§ **TASK ITEM**
Retype the records below word for word and omit any image.

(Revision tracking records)

=== Section Start ===

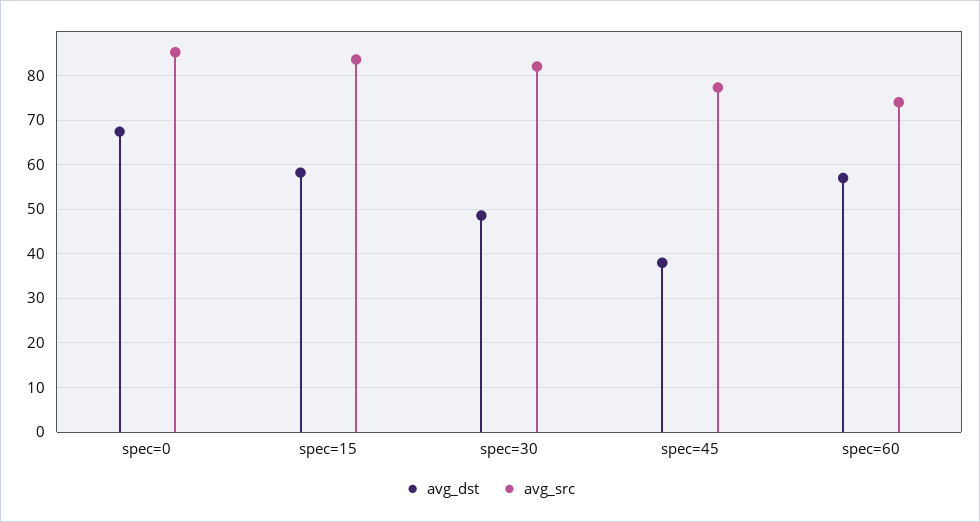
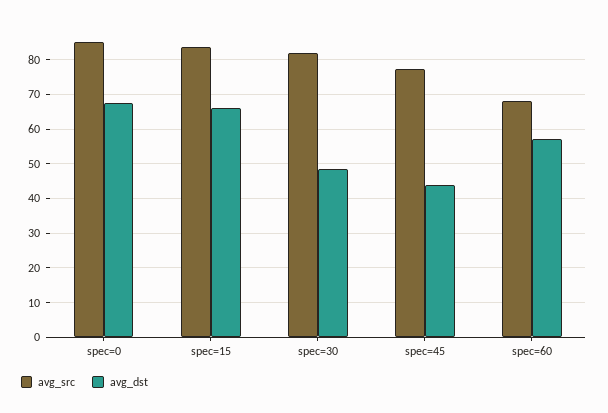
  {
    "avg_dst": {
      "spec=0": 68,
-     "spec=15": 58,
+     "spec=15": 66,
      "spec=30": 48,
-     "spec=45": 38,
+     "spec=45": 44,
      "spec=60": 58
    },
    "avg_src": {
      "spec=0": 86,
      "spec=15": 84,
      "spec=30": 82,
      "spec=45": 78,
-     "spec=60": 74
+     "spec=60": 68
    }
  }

=== Section End ===

§ **SOLUTION**
  {
    "avg_dst": {
      "spec=0": 68,
-     "spec=15": 58,
+     "spec=15": 66,
      "spec=30": 48,
-     "spec=45": 38,
+     "spec=45": 44,
      "spec=60": 58
    },
    "avg_src": {
      "spec=0": 86,
      "spec=15": 84,
      "spec=30": 82,
      "spec=45": 78,
-     "spec=60": 74
+     "spec=60": 68
    }
  }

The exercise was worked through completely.